Rencontre avec Kemar, de No One Is Innocent

No One Is Innocent est toujours bien là. Après un Propaganda qui a marqué leur retour à un rock plus brut, revoilà la bande à Kemar, avec un brûlot saignant. Avant que Frankenstein ne sorte dans les bacs, Kemar nous a accordé un entretien pour parler de cet album bien sûr, et aussi de ses envies, ses motivations. Récit d'un entretien avec un des plus grands passionnés de la scène rock française.

Le nouvel album s'appelle Frankenstein. Comment s'est-il fait?

On a beaucoup travaillé. Il fallait un successeur à Propaganda. Avec Fred Duquesne (le producteur, ndlr) , à l’écoute des démos, on s’est immédiatement rendu compte qu’il fallait revenir à quelque chose de très organique. De très bloc. C’est ce qui ce ressent dans cet album. Si tu mets "Play", tu as un groupe en live. Et puis il faut des morceaux aussi. Mais question prod, le challenge est réussi.

On a travaillé comme sur Propaganda. La seule différence, ce sont les prises batterie, qu’on a fait chez Fred au lieu de les faire dans un autre studio. Et aussi, on a plus réfléchi. On connaît Fred depuis des années, mais il fallait qu’on lui fasse bien comprendre notre travail. On passe chez lui, on écoute les démos, on va au studio, on re-réfléchit… Et puis ça mûrit. Il faut réfléchir. On ne voulait pas arriver en studio et commencer sans qu’on soit en phase. Il fallait qu’il soit aussi impliqué que nous dans la façon de réfléchir l’album. Et puis Fred, c’est un pote, c’est un mec intelligent, c’est un mec qui a de la bouteille. C’est un mec qui dit quand il est content ou  quand il est dans le doute. Pour Frankenstein, par exemple, il commence à trouver le truc au bout du 4ème titre. Puis il est revenu en arrière, là où il pensait qu’on avait oublié quelque chose. Tu sais, je ne suis pas trop un mec de studio. Et bien grâce à Fred, j’arrive à aimer le studio.

On sent vraiment qu’il y a un truc en plus sur cet album.

No One, c’est un vieux couple qui ensemble depuis 15 ans. Shanka, Kemar. Depuis 5 ans, Poppy s’est inséré dans l’affaire. À tous les trois on est une sorte de machine, hyper efficace, hyper réfléchie. Je suis au milieu, et je travaille avec deux personnalités complétement différentes. Une espèce de génie de la guitare, qui donne des idées, qui part dans tous les sens, idées qu’il faut extraire. Et puis Poppy, stakhanoviste du riff, qui va rester bosser une heure pour développer un riff.
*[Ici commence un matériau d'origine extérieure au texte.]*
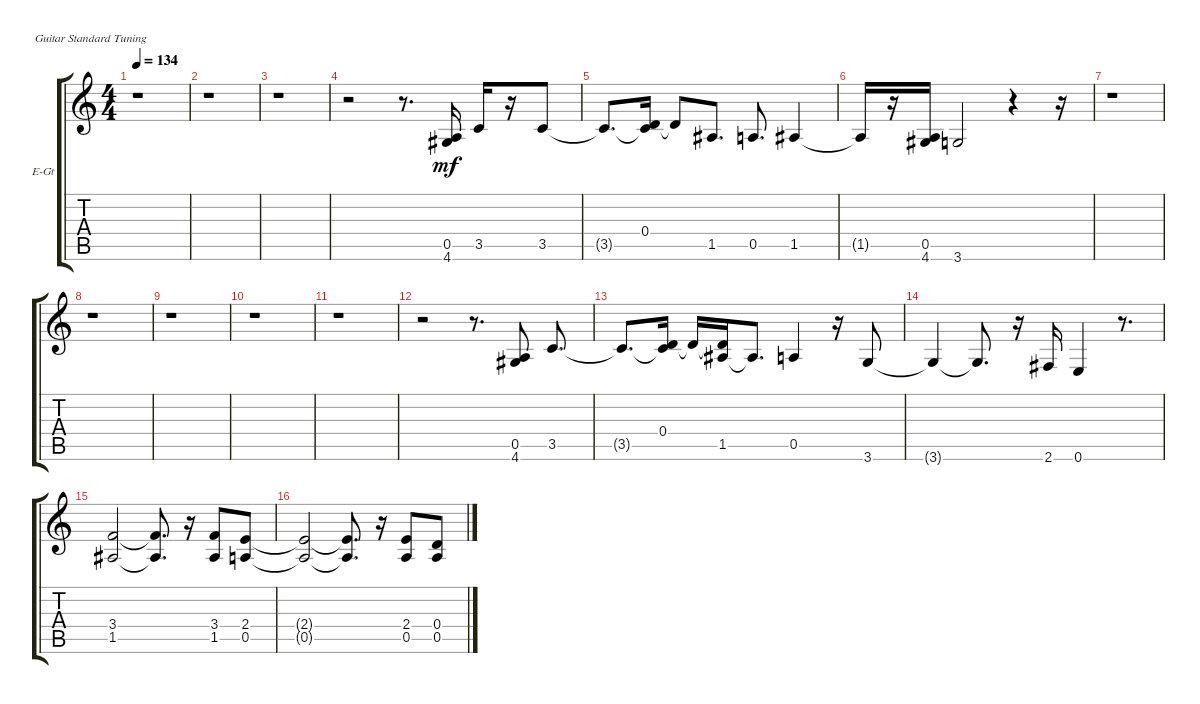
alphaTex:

\bracketExtendMode groupsimilarinstruments
\firstSystemTrackNameOrientation horizontal
\otherSystemsTrackNameOrientation horizontal
\track ("E-Gt solo" "E-Gt") {instrument electricguitarclean}
\staff {score tabs}
\tuning (E4 B3 G3 D3 A2 E2)
\ts (4 4)
\tempo 134
\tempo (134 0.000520833)
\clef g2
\ks c
r.1{dy mf instrument electricguitarclean} |
r.1 |
r.1 |
r.2 r.8{d} (4.6 0.5).16 3.5.16 r.16 3.5.8 |
3.5{t}.8{d} (3.5{t} 0.4).16 0.4{t}.8 1.5.8{d} 0.5.8{d} 1.5.4 |
1.5{t}.16 r.16 (0.5 4.6).16 3.6.2 r.4 r.16 |
r.1 |
r.1 |
r.1 |
r.1 |
r.1 |
r.2 r.8{d} (4.6 0.5).8 3.5.8{d} |
3.5{t}.8{d} (3.5{t} 0.4).16 0.4{t}.16 (0.4{t} 1.5).16 1.5{t}.8{d} 0.5.4 r.16 3.6.8 |
3.6{t}.4 3.6{t}.8{d} r.16 2.6.16 0.6.4 r.8{d} |
(1.5 3.4).2 (1.5{t} 3.4{t}).8{d} r.16 (1.5 3.4).8 (2.4 0.5).8 |
(2.4{t} 0.5{t}).2 (2.4{t} 0.5{t}).8{d} r.16 (0.5 2.4).8 (0.5 0.4).8
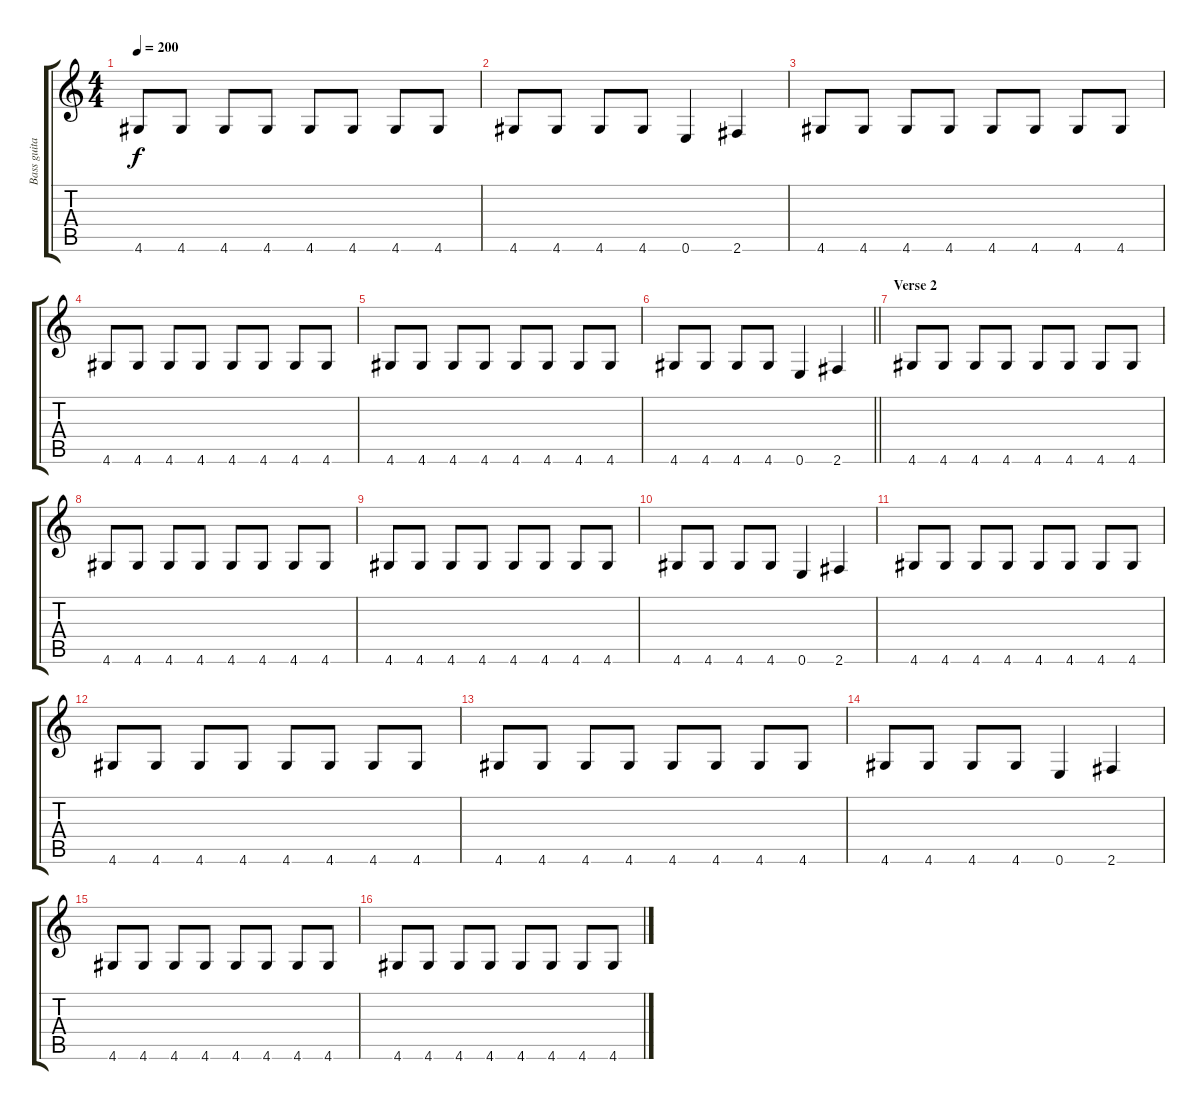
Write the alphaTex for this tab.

\track ("Bass guitar" "Bass guita") {instrument electricbasspick}
\staff {score tabs}
\tuning (E4 B3 G3 D3 A2 E2) {hide}
\ts (4 4)
\tempo 200
\clef g2
\ks c
4.6.8{dy f} 4.6.8 4.6.8 4.6.8 4.6.8 4.6.8 4.6.8 4.6.8 |
4.6.8 4.6.8 4.6.8 4.6.8 0.6.4 2.6.4 |
4.6.8 4.6.8 4.6.8 4.6.8 4.6.8 4.6.8 4.6.8 4.6.8 |
4.6.8 4.6.8 4.6.8 4.6.8 4.6.8 4.6.8 4.6.8 4.6.8 |
4.6.8 4.6.8 4.6.8 4.6.8 4.6.8 4.6.8 4.6.8 4.6.8 |
\barLineRight lightlight
4.6.8 4.6.8 4.6.8 4.6.8 0.6.4 2.6.4 |
\section ("" "Verse 2")
4.6.8 4.6.8 4.6.8 4.6.8 4.6.8 4.6.8 4.6.8 4.6.8 |
4.6.8 4.6.8 4.6.8 4.6.8 4.6.8 4.6.8 4.6.8 4.6.8 |
4.6.8 4.6.8 4.6.8 4.6.8 4.6.8 4.6.8 4.6.8 4.6.8 |
4.6.8 4.6.8 4.6.8 4.6.8 0.6.4 2.6.4 |
4.6.8 4.6.8 4.6.8 4.6.8 4.6.8 4.6.8 4.6.8 4.6.8 |
4.6.8 4.6.8 4.6.8 4.6.8 4.6.8 4.6.8 4.6.8 4.6.8 |
4.6.8 4.6.8 4.6.8 4.6.8 4.6.8 4.6.8 4.6.8 4.6.8 |
4.6.8 4.6.8 4.6.8 4.6.8 0.6.4 2.6.4 |
4.6.8 4.6.8 4.6.8 4.6.8 4.6.8 4.6.8 4.6.8 4.6.8 |
4.6.8 4.6.8 4.6.8 4.6.8 4.6.8 4.6.8 4.6.8 4.6.8
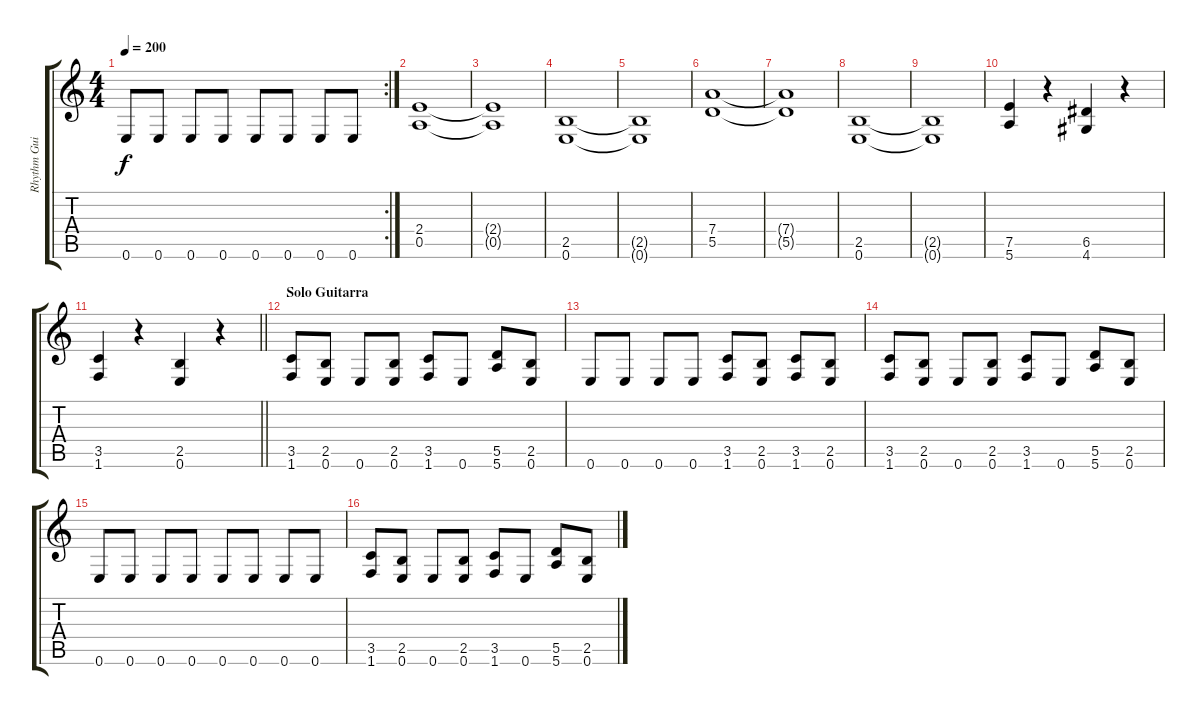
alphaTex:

\track ("Rhythm Guitar" "Rhythm Gui") {instrument distortionguitar}
\staff {score tabs}
\tuning (E4 B3 G3 D3 A2 E2) {hide}
\rc 2
\ts (4 4)
\tempo 200
\clef g2
\ks c
0.6.8{dy f} 0.6.8 0.6.8 0.6.8 0.6.8 0.6.8 0.6.8 0.6.8 |
(2.4 0.5).1 |
(2.4{t} 0.5{t}).1 |
(2.5 0.6).1 |
(2.5{t} 0.6{t}).1 |
(7.4 5.5).1 |
(7.4{t} 5.5{t}).1 |
(2.5 0.6).1 |
(2.5{t} 0.6{t}).1 |
(7.5 5.6).4 r.4 (6.5 4.6).4 r.4 |
\barLineRight lightlight
(3.5 1.6).4 r.4 (2.5 0.6).4 r.4 |
\section ("" "Solo Guitarra")
(3.5 1.6).8 (2.5 0.6).8 0.6.8 (2.5 0.6).8 (3.5 1.6).8 0.6.8 (5.5 5.6).8 (2.5 0.6).8 |
0.6.8 0.6.8 0.6.8 0.6.8 (3.5 1.6).8 (2.5 0.6).8 (3.5 1.6).8 (2.5 0.6).8 |
(3.5 1.6).8 (2.5 0.6).8 0.6.8 (2.5 0.6).8 (3.5 1.6).8 0.6.8 (5.5 5.6).8 (2.5 0.6).8 |
0.6.8 0.6.8 0.6.8 0.6.8 0.6.8 0.6.8 0.6.8 0.6.8 |
(3.5 1.6).8 (2.5 0.6).8 0.6.8 (2.5 0.6).8 (3.5 1.6).8 0.6.8 (5.5 5.6).8 (2.5 0.6).8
C’est la rencontre de ces deux mecs, avec le chanteur au milieu, qui génère une alchimie, sans ego, où chacun se respecte, et où chacun s’écoute. Et c’est ça qui fait que tu arrives à faire de bonnes chansons. On sait que notre boulot c’est d’écrire de bonnes chansons. Que la musique colle avec le texte. Par exemple, un morceau comme "Ali" : Quand l’instrumental commence à prendre forme, tu te rends compte que tout le morceau, c’est des gauches, des droites, uppercuts, esquives… C’est que ça ! Le thème du morceau jaillit. Les mouvements de la musique, les sonorités, inspirent le texte.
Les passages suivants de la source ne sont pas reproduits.